Please copy each line of the records below that includes the word "ideally".
═════ DATA SECTION ═════
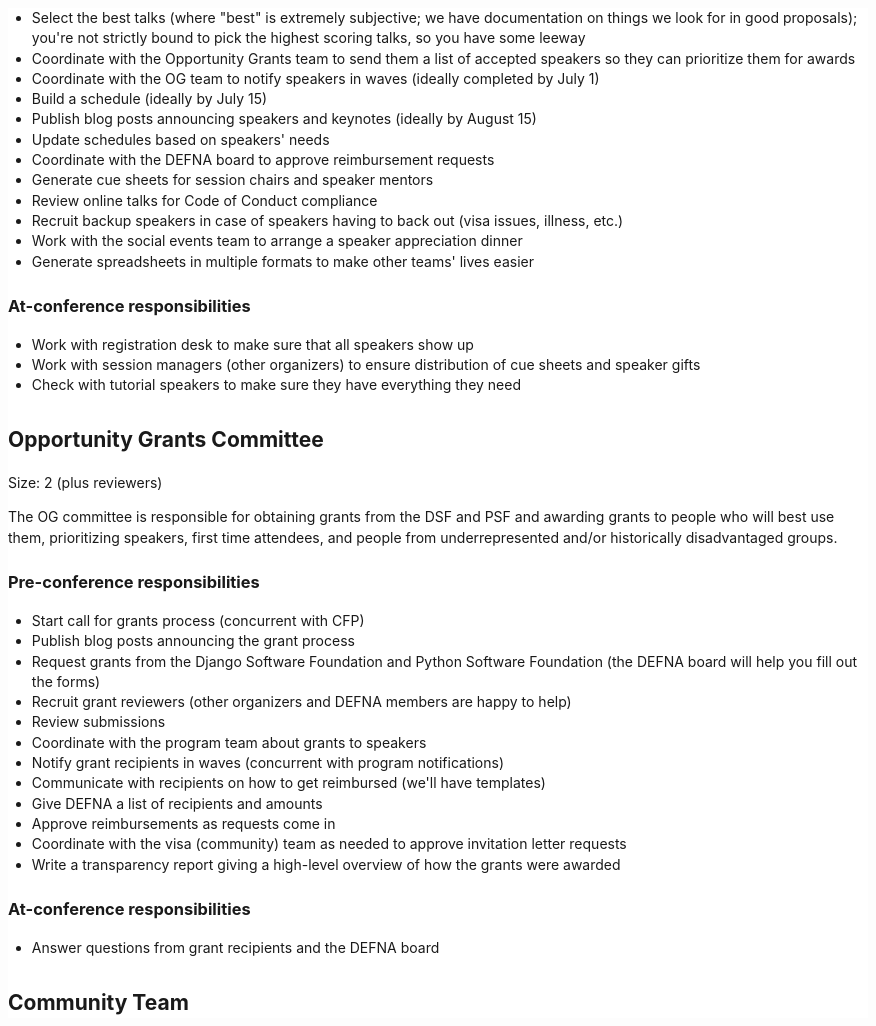- Select the best talks (where "best" is extremely subjective; we have documentation on things we look for in good proposals); you're not strictly bound to pick the highest scoring talks, so you have some leeway
- Coordinate with the Opportunity Grants team to send them a list of accepted speakers so they can prioritize them for awards
- Coordinate with the OG team to notify speakers in waves (ideally completed by July 1)
- Build a schedule (ideally by July 15)
- Publish blog posts announcing speakers and keynotes (ideally by August 15)
- Update schedules based on speakers' needs
- Coordinate with the DEFNA board to approve reimbursement requests
- Generate cue sheets for session chairs and speaker mentors
- Review online talks for Code of Conduct compliance
- Recruit backup speakers in case of speakers having to back out (visa issues, illness, etc.)
- Work with the social events team to arrange a speaker appreciation dinner
- Generate spreadsheets in multiple formats to make other teams' lives easier

### At-conference responsibilities

- Work with registration desk to make sure that all speakers show up
- Work with session managers (other organizers) to ensure distribution of cue sheets and speaker gifts
- Check with tutorial speakers to make sure they have everything they need

## Opportunity Grants Committee

Size: 2 (plus reviewers)

The OG committee is responsible for obtaining grants from the DSF and PSF and awarding grants to people who will best use them, prioritizing speakers, first time attendees, and people from underrepresented and/or historically disadvantaged groups.

### Pre-conference responsibilities

- Start call for grants process (concurrent with CFP)
- Publish blog posts announcing the grant process
- Request grants from the Django Software Foundation and Python Software Foundation (the DEFNA board will help you fill out the forms)
- Recruit grant reviewers (other organizers and DEFNA members are happy to help)
- Review submissions
- Coordinate with the program team about grants to speakers
- Notify grant recipients in waves (concurrent with program notifications)
- Communicate with recipients on how to get reimbursed (we'll have templates)
- Give DEFNA a list of recipients and amounts
- Approve reimbursements as requests come in
- Coordinate with the visa (community) team as needed to approve invitation letter requests
- Write a transparency report giving a high-level overview of how the grants were awarded

### At-conference responsibilities

- Answer questions from grant recipients and the DEFNA board

## Community Team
═════
## FINISHED TASK
- Coordinate with the OG team to notify speakers in waves (ideally completed by July 1)
- Build a schedule (ideally by July 15)
- Publish blog posts announcing speakers and keynotes (ideally by August 15)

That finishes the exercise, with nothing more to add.